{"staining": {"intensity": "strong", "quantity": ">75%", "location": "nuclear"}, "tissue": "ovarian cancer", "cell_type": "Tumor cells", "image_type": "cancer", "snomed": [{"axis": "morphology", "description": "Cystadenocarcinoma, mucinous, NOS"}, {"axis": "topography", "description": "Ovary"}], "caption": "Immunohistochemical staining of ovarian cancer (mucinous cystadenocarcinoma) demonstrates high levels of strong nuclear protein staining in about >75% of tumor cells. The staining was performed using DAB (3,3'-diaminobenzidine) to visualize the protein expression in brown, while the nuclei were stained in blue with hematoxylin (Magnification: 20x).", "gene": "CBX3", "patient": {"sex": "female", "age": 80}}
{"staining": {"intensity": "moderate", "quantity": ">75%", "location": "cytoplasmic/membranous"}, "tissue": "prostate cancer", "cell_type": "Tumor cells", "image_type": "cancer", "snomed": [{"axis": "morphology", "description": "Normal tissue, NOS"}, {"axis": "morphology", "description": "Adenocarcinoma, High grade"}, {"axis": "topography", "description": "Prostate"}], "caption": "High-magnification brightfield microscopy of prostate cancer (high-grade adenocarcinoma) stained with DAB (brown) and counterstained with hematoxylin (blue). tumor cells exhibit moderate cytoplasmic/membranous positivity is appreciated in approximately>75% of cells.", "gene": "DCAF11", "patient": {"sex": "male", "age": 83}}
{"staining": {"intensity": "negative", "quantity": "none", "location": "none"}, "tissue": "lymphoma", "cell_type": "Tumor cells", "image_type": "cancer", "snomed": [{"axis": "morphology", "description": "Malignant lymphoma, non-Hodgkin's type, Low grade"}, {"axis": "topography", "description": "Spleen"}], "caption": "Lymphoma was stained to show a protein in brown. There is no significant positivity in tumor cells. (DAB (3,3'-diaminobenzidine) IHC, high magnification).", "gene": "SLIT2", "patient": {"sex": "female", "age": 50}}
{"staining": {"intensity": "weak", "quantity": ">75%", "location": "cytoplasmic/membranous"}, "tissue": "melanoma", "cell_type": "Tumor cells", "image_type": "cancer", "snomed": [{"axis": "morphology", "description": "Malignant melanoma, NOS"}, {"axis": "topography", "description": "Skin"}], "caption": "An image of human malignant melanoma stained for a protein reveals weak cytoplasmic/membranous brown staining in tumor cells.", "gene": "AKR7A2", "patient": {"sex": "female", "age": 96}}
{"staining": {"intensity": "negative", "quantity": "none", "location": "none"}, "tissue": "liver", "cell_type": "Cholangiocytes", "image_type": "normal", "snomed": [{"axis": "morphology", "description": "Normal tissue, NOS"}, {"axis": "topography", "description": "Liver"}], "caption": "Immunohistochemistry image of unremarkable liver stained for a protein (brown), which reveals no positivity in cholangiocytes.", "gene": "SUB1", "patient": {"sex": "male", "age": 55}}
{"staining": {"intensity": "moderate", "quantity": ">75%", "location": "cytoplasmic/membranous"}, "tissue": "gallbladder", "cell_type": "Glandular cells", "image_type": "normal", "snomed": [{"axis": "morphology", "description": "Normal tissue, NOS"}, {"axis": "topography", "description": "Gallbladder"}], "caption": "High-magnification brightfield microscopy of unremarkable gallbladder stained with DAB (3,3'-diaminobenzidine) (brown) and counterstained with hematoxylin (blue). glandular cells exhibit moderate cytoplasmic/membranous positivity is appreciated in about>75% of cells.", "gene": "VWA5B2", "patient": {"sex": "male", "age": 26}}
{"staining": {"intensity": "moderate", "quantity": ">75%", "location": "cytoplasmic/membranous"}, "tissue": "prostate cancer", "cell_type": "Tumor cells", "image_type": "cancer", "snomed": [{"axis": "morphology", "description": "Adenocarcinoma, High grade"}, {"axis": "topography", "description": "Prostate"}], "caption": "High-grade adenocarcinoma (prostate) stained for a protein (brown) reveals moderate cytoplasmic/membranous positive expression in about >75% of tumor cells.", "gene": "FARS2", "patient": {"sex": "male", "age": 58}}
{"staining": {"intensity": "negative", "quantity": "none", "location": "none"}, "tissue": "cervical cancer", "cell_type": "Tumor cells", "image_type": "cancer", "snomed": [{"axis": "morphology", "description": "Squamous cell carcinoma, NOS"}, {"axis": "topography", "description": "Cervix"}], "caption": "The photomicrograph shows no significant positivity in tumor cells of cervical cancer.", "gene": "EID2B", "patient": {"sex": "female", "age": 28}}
# # # #
● REQUIREMENT
Each line in the entries above, starting at the line with "image of human" and ending at the line with "adenocarcinoma (prostate) stained", is to be printed exactly, and only those lines.

● OUTPUT FOR THIS TASK
{"staining": {"intensity": "weak", "quantity": ">75%", "location": "cytoplasmic/membranous"}, "tissue": "melanoma", "cell_type": "Tumor cells", "image_type": "cancer", "snomed": [{"axis": "morphology", "description": "Malignant melanoma, NOS"}, {"axis": "topography", "description": "Skin"}], "caption": "An image of human malignant melanoma stained for a protein reveals weak cytoplasmic/membranous brown staining in tumor cells.", "gene": "AKR7A2", "patient": {"sex": "female", "age": 96}}
{"staining": {"intensity": "negative", "quantity": "none", "location": "none"}, "tissue": "liver", "cell_type": "Cholangiocytes", "image_type": "normal", "snomed": [{"axis": "morphology", "description": "Normal tissue, NOS"}, {"axis": "topography", "description": "Liver"}], "caption": "Immunohistochemistry image of unremarkable liver stained for a protein (brown), which reveals no positivity in cholangiocytes.", "gene": "SUB1", "patient": {"sex": "male", "age": 55}}
{"staining": {"intensity": "moderate", "quantity": ">75%", "location": "cytoplasmic/membranous"}, "tissue": "gallbladder", "cell_type": "Glandular cells", "image_type": "normal", "snomed": [{"axis": "morphology", "description": "Normal tissue, NOS"}, {"axis": "topography", "description": "Gallbladder"}], "caption": "High-magnification brightfield microscopy of unremarkable gallbladder stained with DAB (3,3'-diaminobenzidine) (brown) and counterstained with hematoxylin (blue). glandular cells exhibit moderate cytoplasmic/membranous positivity is appreciated in about>75% of cells.", "gene": "VWA5B2", "patient": {"sex": "male", "age": 26}}
{"staining": {"intensity": "moderate", "quantity": ">75%", "location": "cytoplasmic/membranous"}, "tissue": "prostate cancer", "cell_type": "Tumor cells", "image_type": "cancer", "snomed": [{"axis": "morphology", "description": "Adenocarcinoma, High grade"}, {"axis": "topography", "description": "Prostate"}], "caption": "High-grade adenocarcinoma (prostate) stained for a protein (brown) reveals moderate cytoplasmic/membranous positive expression in about >75% of tumor cells.", "gene": "FARS2", "patient": {"sex": "male", "age": 58}}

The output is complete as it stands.